■ **Work instruction**: Return, from the data that follows, each line that holds the word "watering".

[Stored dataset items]
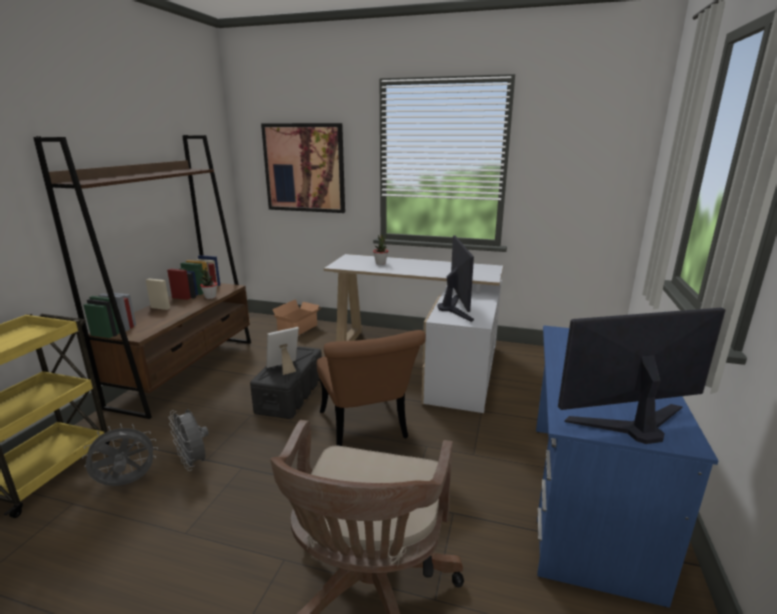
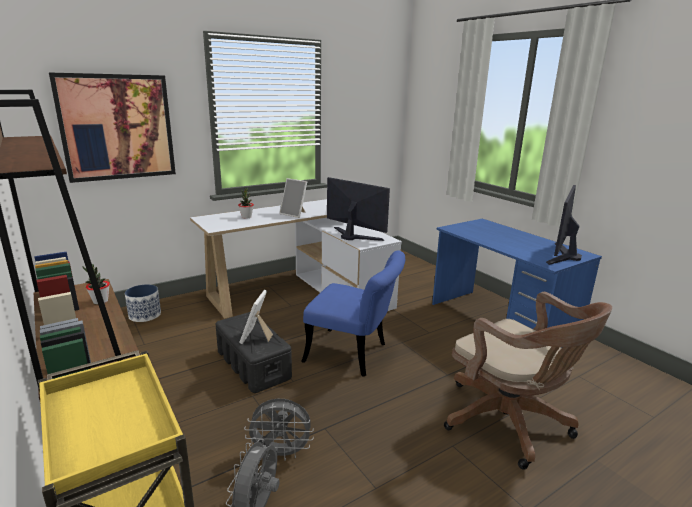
camera: 50 degrees left, 0 degrees up
cardboard box [272,299,322,335] -> planter [125,284,161,322]
brown chair [317,330,426,446] -> blue chair [301,251,405,377]
none -> picture frame [279,178,307,218]

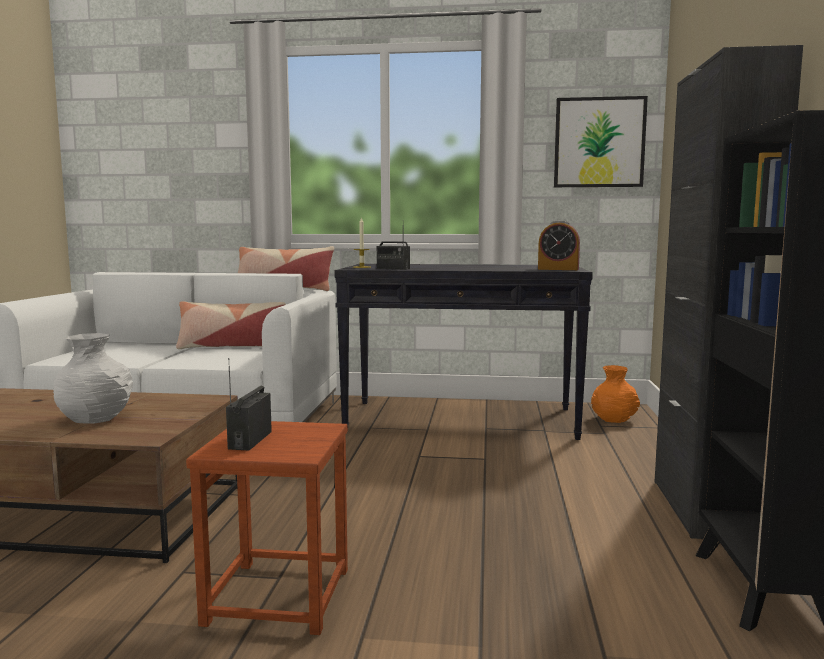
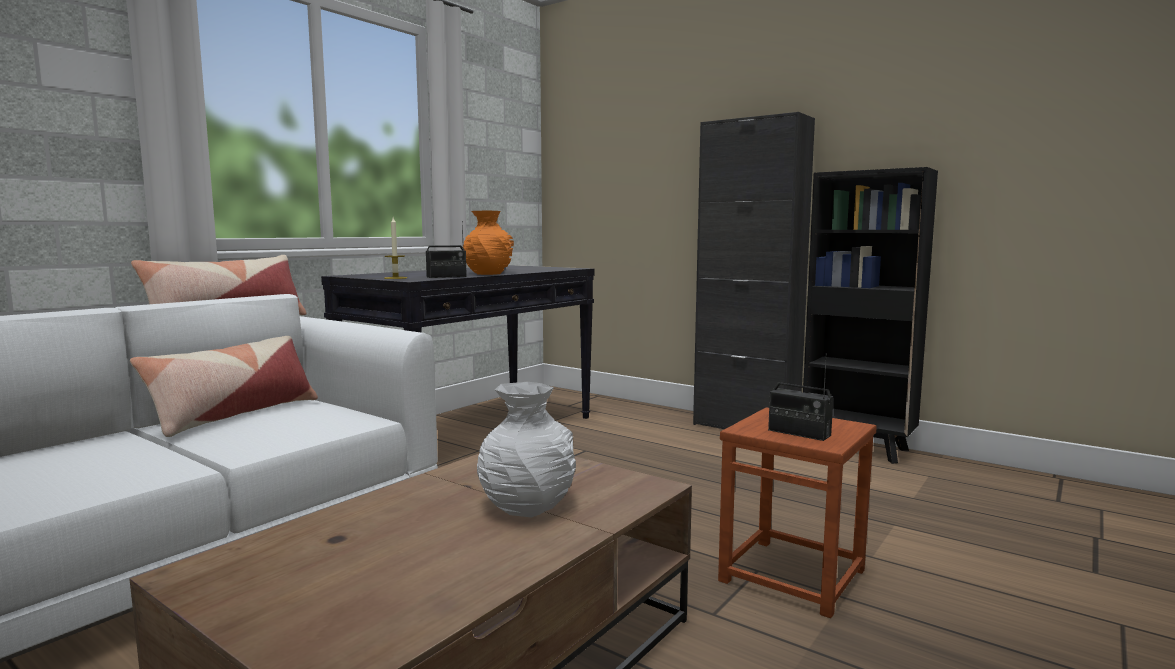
camera: 60 degrees left, 0 degrees up
alarm clock [538,220,580,270] -> none
picture [554,96,648,187] -> none
orange vase [591,365,640,423] -> orange vase moved to [462,211,514,275]

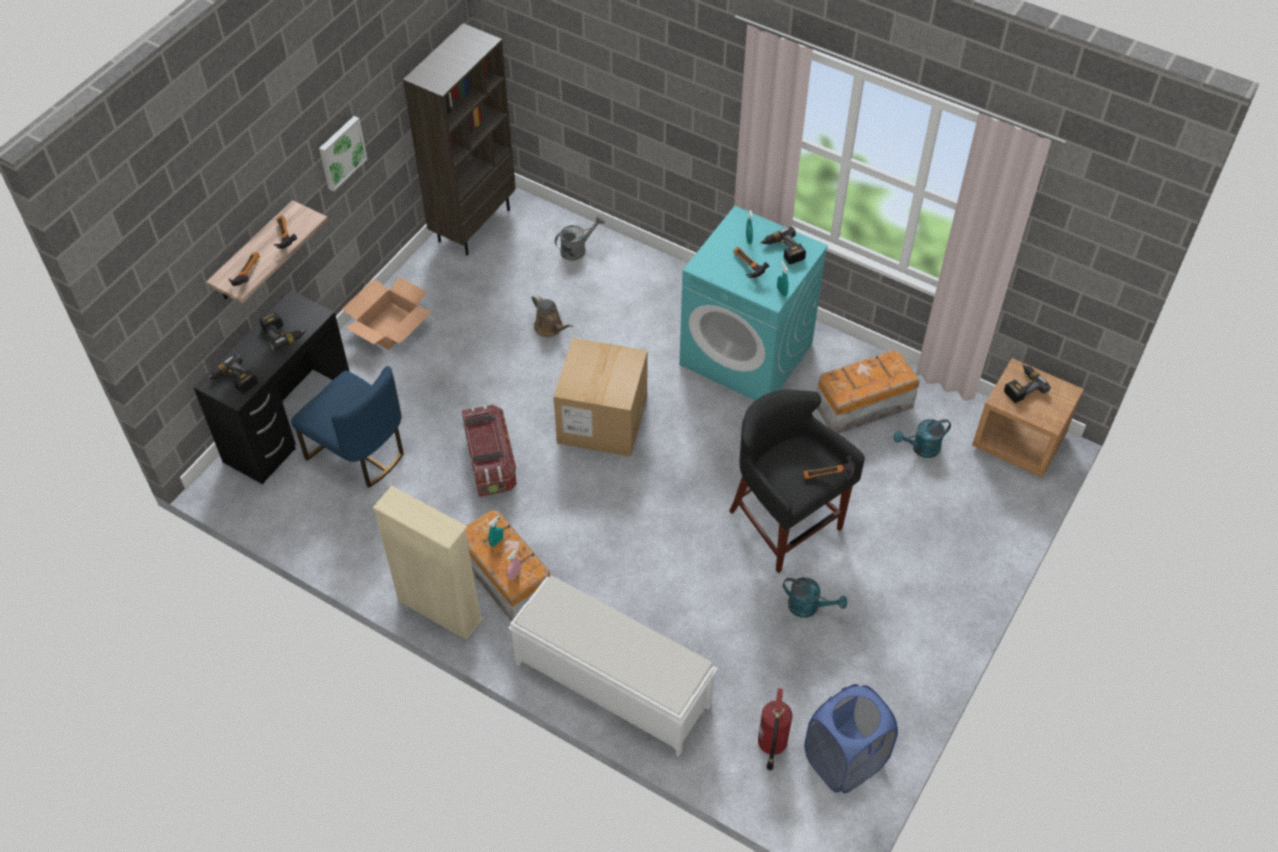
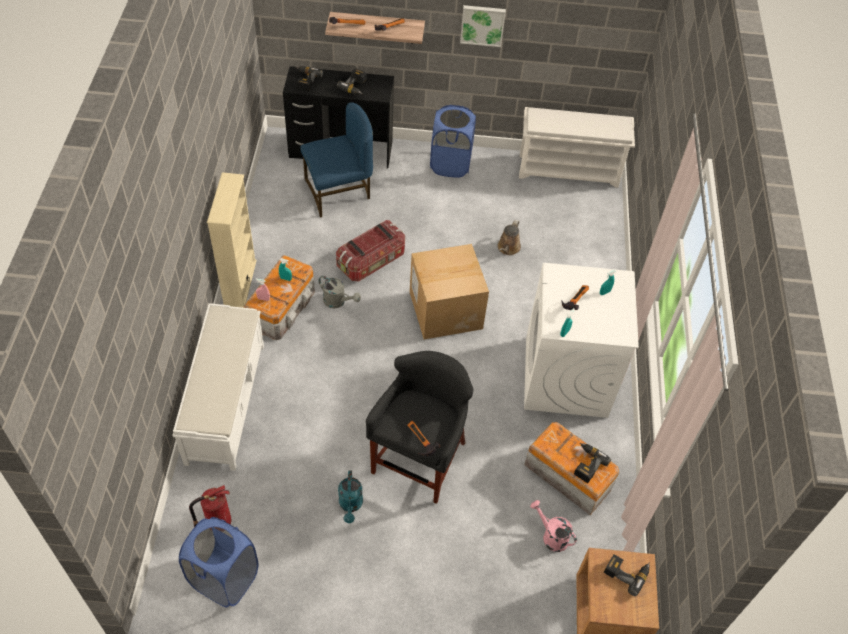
camera: 60 degrees right, 0 degrees up
blue chair [291,366,404,488] -> blue chair turned 120 degrees counterclockwise [300,102,373,218]
cardboard box [342,277,432,350] -> blue laundry basket [430,105,476,178]
brown bookcase [403,23,516,255] -> white shoe rack [519,107,635,188]
grey watering can [555,215,605,261] -> grey watering can moved to [318,276,361,308]
turquoise washing machine [679,206,828,401] -> white washing machine [524,263,639,418]
power drill [760,227,806,265] -> power drill moved to [574,443,611,483]
turquoise watering can [893,419,951,458] -> pink watering can [530,500,577,552]

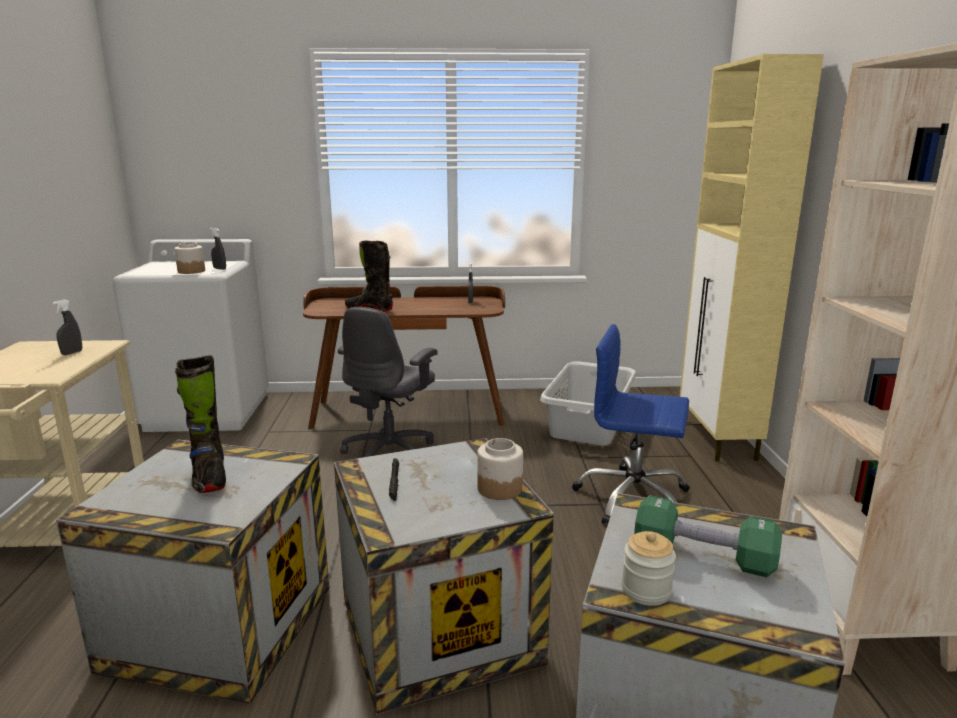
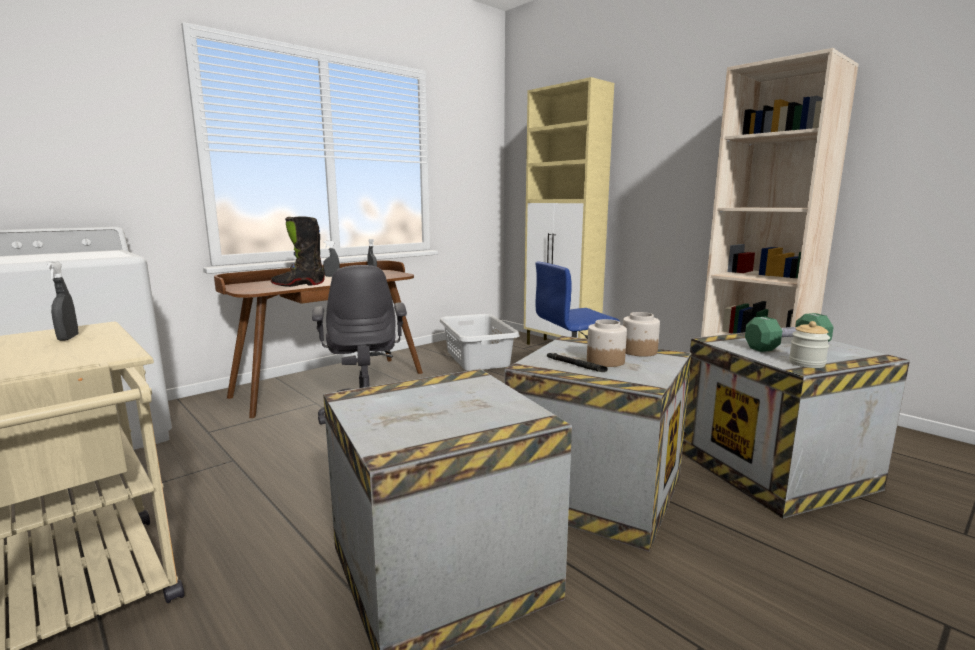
camera: 40 degrees left, 5 degrees down
jar [174,242,205,274] -> jar moved to [587,319,627,367]
black boot [175,355,226,493] -> none
grey spray bottle [210,228,226,270] -> grey spray bottle moved to [323,241,340,277]

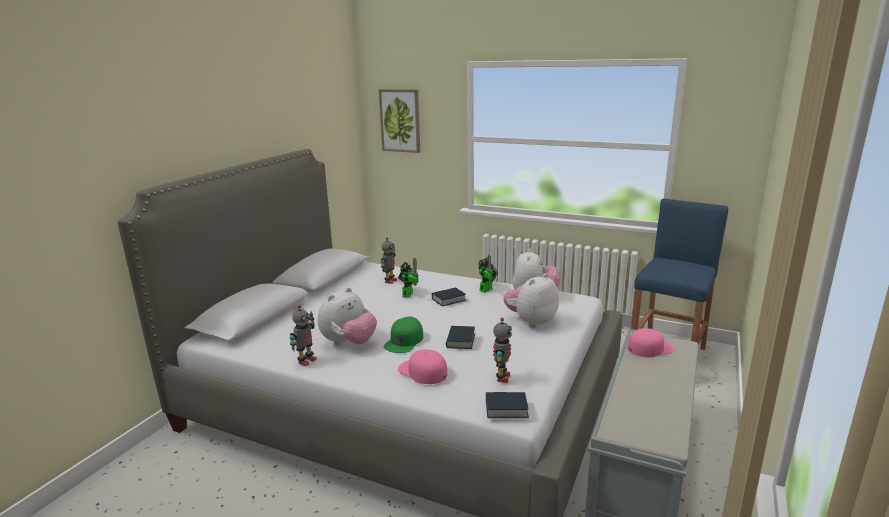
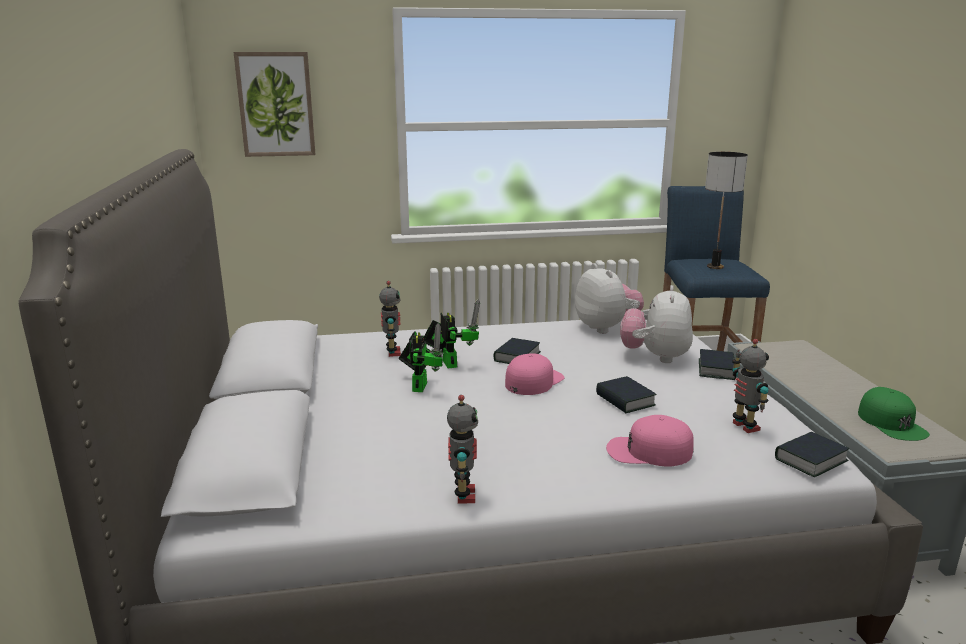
camera: 35 degrees left, 0 degrees up
plush toy [318,287,377,345] -> none
green cap [384,316,423,353] -> green cap moved to [858,387,930,441]
toy robot [479,254,498,293] -> toy robot moved to [399,323,444,392]
pink cap [627,328,675,357] -> pink cap moved to [505,353,565,395]
none -> book [699,349,736,380]
none -> table lamp [705,152,748,269]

■ **Answer to the exercise**:
grey watering can [555,215,605,261] -> grey watering can moved to [318,276,361,308]
turquoise watering can [893,419,951,458] -> pink watering can [530,500,577,552]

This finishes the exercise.